● 本文
• • • •
親の入院・介護が必要になるとき いちばん最初に読む本

認知症診断の不都合な真実
磯野 浩 (著)

内容

昨今、老年期の「もの忘れ」や「判断ミス」、「異常行動」などの症状を安易に認知症とひとくくりに診断されている、と筆者。その原因となっているのが、認知症を含む老年期の精神疾患に対する知識や能力が欠如したかかりつけ医の存在だという。また、「認知症サポート医」も同様に知識や能力が不足した医師がいるというのだ…。

書評

認知症は非常に診断が難しい病気。認知症と似た症状を発症する病気が多いのだ。また、高齢者はさまざまな疾患を併せ持っているケースも多く、それらが関連し合って「もの忘れ」などの認知機能低下や「妄想」の原因となっている。

とりわけ「老人性うつ」や「妄想性障害」、「せん妄」などの精神科領域の疾患は認知症と症状がよく似ており、精神科医ですら認知症と見分けるのが難しいという。実際に、筆者のもとを訪れる「認知症疑い」の患者のうち、実に半数以上が認知症ではなかったという事実があるという。知識が欠如した医師の安易な診断を信じ、何年も全く効かない薬を飲み続け、効果がないどころか、逆に症状を悪化させてしまうことすらあるのだ。
• • • •
● 提供データ
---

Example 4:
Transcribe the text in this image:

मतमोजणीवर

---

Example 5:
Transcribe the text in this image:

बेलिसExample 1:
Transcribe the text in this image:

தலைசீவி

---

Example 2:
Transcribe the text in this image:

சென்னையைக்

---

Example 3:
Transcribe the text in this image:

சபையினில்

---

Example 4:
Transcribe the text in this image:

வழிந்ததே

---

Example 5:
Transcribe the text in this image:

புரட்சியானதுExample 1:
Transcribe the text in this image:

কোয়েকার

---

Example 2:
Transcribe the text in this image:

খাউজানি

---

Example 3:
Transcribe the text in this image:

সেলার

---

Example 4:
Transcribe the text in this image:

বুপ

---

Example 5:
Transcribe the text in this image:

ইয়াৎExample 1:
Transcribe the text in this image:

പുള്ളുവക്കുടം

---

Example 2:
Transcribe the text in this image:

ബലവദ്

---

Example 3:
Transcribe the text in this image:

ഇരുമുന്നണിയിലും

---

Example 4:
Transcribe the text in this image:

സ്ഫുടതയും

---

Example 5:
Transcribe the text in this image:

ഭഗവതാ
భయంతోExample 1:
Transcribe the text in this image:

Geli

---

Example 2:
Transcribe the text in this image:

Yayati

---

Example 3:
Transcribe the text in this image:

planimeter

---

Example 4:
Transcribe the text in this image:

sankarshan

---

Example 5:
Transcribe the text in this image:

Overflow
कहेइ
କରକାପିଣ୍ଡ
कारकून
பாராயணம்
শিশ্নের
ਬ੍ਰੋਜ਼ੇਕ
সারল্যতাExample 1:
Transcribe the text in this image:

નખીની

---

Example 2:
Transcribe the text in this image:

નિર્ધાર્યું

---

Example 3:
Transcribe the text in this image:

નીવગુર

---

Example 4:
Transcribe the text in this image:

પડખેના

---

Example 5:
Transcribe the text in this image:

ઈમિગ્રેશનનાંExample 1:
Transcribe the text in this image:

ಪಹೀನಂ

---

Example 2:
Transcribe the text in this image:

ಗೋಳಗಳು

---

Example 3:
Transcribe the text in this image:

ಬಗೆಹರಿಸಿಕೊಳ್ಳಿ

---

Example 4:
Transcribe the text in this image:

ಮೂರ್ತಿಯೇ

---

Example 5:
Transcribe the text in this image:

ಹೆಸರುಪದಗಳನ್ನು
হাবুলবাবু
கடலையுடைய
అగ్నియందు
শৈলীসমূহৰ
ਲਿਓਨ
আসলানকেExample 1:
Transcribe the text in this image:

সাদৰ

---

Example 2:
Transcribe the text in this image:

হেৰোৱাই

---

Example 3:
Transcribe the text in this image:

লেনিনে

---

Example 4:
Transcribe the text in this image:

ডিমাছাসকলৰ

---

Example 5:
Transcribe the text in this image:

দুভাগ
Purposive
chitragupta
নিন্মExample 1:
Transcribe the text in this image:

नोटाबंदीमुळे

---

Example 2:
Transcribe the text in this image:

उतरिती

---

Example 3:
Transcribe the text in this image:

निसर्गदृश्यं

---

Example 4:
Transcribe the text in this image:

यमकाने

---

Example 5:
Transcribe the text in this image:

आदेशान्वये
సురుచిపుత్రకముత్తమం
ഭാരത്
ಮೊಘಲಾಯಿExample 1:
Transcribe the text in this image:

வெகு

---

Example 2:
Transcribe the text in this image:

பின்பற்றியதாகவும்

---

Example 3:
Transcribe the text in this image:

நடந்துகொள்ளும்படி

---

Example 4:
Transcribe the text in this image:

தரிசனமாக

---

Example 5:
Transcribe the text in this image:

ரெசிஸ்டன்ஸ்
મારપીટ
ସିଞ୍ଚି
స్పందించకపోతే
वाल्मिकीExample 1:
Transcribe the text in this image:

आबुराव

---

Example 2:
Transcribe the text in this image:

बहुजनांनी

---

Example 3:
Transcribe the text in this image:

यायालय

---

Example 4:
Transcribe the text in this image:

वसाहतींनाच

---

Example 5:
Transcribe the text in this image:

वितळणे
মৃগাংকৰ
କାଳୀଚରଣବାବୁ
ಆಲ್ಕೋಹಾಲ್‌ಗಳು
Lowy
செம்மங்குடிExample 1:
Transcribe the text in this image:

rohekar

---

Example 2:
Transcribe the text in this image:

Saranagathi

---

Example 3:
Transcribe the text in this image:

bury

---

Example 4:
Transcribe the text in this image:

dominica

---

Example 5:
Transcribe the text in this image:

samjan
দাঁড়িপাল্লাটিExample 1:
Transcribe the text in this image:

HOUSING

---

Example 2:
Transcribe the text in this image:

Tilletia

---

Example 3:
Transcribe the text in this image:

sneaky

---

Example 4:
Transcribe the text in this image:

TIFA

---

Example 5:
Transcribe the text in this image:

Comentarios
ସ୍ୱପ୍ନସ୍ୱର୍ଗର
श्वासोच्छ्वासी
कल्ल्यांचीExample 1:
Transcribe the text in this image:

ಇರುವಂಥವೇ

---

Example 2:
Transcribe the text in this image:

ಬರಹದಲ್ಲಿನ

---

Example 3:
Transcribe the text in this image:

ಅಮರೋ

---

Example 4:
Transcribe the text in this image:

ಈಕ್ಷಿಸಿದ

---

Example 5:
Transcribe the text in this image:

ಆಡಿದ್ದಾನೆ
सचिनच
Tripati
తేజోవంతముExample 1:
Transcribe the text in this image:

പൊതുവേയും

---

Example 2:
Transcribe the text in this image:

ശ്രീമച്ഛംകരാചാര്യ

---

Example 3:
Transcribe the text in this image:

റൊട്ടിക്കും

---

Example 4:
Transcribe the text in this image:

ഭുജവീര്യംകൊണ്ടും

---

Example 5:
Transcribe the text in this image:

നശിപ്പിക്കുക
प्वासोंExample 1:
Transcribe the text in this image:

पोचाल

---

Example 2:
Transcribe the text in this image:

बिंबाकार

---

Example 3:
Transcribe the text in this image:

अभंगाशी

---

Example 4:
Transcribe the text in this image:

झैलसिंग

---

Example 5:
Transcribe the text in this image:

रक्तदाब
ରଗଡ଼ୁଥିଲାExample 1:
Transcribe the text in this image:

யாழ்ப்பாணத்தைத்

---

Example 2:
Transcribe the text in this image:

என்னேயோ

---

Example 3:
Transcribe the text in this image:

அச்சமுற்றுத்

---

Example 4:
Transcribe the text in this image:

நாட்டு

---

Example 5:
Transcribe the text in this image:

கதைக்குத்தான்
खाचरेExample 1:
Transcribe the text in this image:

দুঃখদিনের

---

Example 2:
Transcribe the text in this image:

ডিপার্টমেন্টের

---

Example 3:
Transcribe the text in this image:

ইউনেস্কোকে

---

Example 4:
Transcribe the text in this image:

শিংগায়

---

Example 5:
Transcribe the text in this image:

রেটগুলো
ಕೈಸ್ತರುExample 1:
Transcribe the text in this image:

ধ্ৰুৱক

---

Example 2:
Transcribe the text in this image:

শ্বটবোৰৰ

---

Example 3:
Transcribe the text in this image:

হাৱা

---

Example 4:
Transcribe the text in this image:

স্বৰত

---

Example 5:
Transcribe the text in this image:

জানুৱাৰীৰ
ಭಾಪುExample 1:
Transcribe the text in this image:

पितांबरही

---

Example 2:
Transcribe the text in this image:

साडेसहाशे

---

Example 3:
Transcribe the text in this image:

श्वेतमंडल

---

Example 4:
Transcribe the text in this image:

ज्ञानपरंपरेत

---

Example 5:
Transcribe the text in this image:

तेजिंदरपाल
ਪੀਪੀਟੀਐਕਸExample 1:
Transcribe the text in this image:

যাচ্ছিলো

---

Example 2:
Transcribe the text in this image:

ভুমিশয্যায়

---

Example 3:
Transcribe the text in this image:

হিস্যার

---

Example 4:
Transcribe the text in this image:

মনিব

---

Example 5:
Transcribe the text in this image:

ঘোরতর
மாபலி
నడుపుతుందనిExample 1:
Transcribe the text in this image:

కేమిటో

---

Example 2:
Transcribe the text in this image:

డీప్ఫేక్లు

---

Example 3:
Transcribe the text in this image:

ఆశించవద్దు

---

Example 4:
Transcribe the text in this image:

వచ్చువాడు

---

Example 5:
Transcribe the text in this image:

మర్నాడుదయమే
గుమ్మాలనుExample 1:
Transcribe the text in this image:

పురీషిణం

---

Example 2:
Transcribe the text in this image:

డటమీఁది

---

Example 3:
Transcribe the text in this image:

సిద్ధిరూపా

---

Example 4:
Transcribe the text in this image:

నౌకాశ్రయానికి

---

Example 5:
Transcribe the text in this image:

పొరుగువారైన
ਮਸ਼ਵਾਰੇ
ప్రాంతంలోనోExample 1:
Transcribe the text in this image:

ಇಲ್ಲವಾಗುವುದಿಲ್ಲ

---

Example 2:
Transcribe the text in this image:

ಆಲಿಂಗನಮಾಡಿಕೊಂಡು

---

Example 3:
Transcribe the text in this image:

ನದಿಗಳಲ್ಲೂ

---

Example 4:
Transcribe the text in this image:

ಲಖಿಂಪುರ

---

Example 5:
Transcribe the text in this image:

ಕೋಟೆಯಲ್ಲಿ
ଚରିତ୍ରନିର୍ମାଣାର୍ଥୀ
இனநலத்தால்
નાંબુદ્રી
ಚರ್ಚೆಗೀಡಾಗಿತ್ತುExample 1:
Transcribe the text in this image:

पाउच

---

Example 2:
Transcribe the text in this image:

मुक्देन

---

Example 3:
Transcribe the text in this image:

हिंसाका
• • • •
● 課題
認知症の診断を扱った書評の本文を、最後の文に続けて書き進めなさい。

● 解答
筆者は20年以上に渡り、老年精神医学の専門医として患者の診察にあたってきた。本書は「誤診で不幸な人生を歩まないための「正しい知識」を伝えたい、と本書を執筆したそうだ。本書では、現在の認知症診断を巡るさまざまな問題点と、信頼できる医師の見つけ方や見極め方、そのために必要な認知症を含む老年期の精神疾患について、正しく解説されている。筆者は一人でも多くの人が本書によって安寧な日々を送れるようにと祈っている。